On l’a pu voir, l’éducation de Félicité Ducrest se poursuit, malgré une sorte de brisure apparente, avec une unité rarement réalisée. Talens et caractère, l’enfant se développe dans sa voie. On faisait à Passy de l’excellente musique ; les concerts de M. de La Popelinière étaient réputés. La fillette en profita. Elle entendit les meilleurs maîtres, et reçut leurs directions ; là, enfin, elle connut Gaiffre, célèbre alors, et par lui fut initiée au jeu de la harpe, qui allait lui valoir dans le monde presque autant de succès que sa beauté ou ses écrits. Elle avait acquis sinon un talent, du moins une virtuosité précoce. Elle ne négligeait d’ailleurs aucun moyen de plaire, chantait, jouait la comédie, accourait au salon dès qu’on le lui demandait pour exécuter un air sur le clavecin, sur la guitare ou sur la musette, ou même un pas de danse. « Je jouai un rôle d’ingénue, écrit-elle, et un autre de soubrette, dans deux pièces intitulées l’Indolente et les Joueurs.

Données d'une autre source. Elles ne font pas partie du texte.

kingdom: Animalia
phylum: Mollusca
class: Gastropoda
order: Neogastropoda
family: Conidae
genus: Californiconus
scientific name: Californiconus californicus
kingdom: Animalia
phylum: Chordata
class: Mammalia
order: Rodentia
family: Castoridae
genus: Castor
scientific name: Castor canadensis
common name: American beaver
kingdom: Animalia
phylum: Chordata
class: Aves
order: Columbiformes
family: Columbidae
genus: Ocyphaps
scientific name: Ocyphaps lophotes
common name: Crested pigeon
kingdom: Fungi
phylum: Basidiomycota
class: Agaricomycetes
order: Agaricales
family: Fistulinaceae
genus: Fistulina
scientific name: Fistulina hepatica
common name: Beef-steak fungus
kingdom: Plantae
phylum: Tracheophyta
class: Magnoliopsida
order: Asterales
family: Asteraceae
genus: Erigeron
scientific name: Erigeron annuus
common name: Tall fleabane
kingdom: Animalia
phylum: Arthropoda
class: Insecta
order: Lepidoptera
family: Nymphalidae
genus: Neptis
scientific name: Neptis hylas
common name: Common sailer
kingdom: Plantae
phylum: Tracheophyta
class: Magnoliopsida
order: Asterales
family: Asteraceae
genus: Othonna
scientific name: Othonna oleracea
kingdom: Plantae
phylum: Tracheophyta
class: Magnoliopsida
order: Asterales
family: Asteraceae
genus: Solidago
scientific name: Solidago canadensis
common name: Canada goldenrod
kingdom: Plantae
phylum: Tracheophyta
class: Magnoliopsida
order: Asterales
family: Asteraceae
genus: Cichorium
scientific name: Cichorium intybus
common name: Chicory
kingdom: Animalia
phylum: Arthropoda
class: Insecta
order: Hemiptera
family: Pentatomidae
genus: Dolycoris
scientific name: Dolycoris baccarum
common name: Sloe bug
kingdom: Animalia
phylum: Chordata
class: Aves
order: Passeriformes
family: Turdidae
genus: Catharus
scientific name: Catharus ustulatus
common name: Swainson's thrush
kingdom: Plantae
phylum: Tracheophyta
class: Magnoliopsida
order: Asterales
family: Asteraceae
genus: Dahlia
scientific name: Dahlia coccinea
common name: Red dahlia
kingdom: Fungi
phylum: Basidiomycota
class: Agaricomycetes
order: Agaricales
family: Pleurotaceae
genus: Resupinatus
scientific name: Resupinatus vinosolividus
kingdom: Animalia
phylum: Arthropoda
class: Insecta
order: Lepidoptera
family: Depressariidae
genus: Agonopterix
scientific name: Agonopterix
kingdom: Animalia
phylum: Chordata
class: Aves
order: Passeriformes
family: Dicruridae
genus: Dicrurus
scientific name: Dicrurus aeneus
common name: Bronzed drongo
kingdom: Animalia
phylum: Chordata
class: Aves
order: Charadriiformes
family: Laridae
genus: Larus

Je dansai à ces représentations une danse, seule, qui eut le plus grand succès. Un maître de ballet de la Comédie italienne, nommé Deshaies, m’apprit cette danse, que l’on me fit danser non seulement sur le théâtre, mais, continuellement dans le salon. » Rien ne lui coûte de ce qui peut la mener à la fortune ; on le lui redit sans cesse, elle ne peut l’attendre que d’elle-même, de ses grâces et de ses talens ; et il semble bien que, dès lors, par ruse ou par force, elle est décidée à la conquérir.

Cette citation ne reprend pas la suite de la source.